The Green MSP says the charter does not confer any rights on the applicants and recipients.
She says the status of the charter is entirely unclear.
"At the moment it seems fairly meaningless."
Labour MSP Johann Lamont says the Bill will have a direct impact on communities, describing a working social security system as a "mark of decency".
She criticises the demonisation of people on benefits, saying the division of "workers and shirkers" is false.
"We need to see social security not just in its social, but in its economic context."
The Scottish government can play in role in creating secure work, she says, adding the economy should create greater equality.
SNP MSP Sandra White says says people must be treated with fairness, dignity and respects under the new social security system.
The former Social Security Committee convener says people who have conditions that will not improve must not be subjected to the neverending round of assessments, medicals and appeals.
She says she is pleased the Scottish government will bring amendments to the Bill including a super affirmative procedure.
Ms White says people are entitled to transparency and plain speaking.
Tory MSP Jeremy Balfour - who is currently a recipient of Personal Independence Payments (PIP) - says the Bill still leaves a lot of uncertainty.
He says people like himself do not know whether they will be in receipt of PIP in a few years time.
Mr Balfour says more must go into the face of the Bill, rather than solely in regulations.

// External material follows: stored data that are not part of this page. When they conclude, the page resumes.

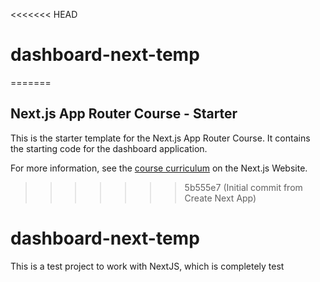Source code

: <<<<<<< HEAD

# dashboard-next-temp

=======

## Next.js App Router Course - Starter

This is the starter template for the Next.js App Router Course. It contains the starting code for the dashboard application.

For more information, see the [course curriculum](https://nextjs.org/learn) on the Next.js Website.

> > > > > > > 5b555e7 (Initial commit from Create Next App)

# dashboard-next-temp

This is a test project to work with NextJS, which is completely test
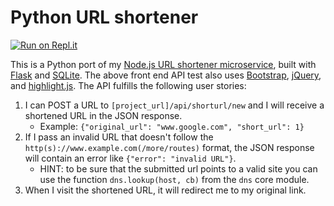 # Python URL shortener

[![Run on Repl.it](https://repl.it/badge/github/tywmick/url-shortener-python)](https://repl.it/github/tywmick/url-shortener-python)

This is a Python port of my [Node.js URL shortener microservice](https://ty-urlshortener.glitch.me/), built with [Flask](https://flask.palletsprojects.com/en/1.1.x/) and [SQLite](https://sqlite.org/index.html). The above front end API test also uses [Bootstrap](https://getbootstrap.com/), [jQuery](https://jquery.com/), and [highlight.js](https://highlightjs.org/). The API fulfills the following user stories:

1. I can POST a URL to `[project_url]/api/shorturl/new` and I will receive a shortened URL in the JSON response.
   - Example: `{"original_url": "www.google.com", "short_url": 1}`
2. If I pass an invalid URL that doesn't follow the `http(s)://www.example.com(/more/routes)` format, the JSON response will contain an error like `{"error": "invalid URL"}`.
   - HINT: to be sure that the submitted url points to a valid site you can use the function `dns.lookup(host, cb)` from the `dns` core module.
3. When I visit the shortened URL, it will redirect me to my original link.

He condemns the decision to prevent private contractors from undertaking face-to-face assessments, arguing they are needed to gain a proper understanding of a person's disability.
Social Security Minister Jeane Freeman intervenes to say face-to-face assessments will not be abolished, but there will be fewer than in the current system.
Mr Balfour says medical evidence alone is not enough and asks who will do the assessments if not a private contractor.
Labour MSP Mark Griffin welcomes the consensus around improving take up of benefits, but adds more can be done.
He confirms Labour will push for the duty to be strengthened, alongside a guarantee for annual uprating.
Mr Griffin also suggests plans to prevent private companies providing elements of the system must be reinforced in legislation.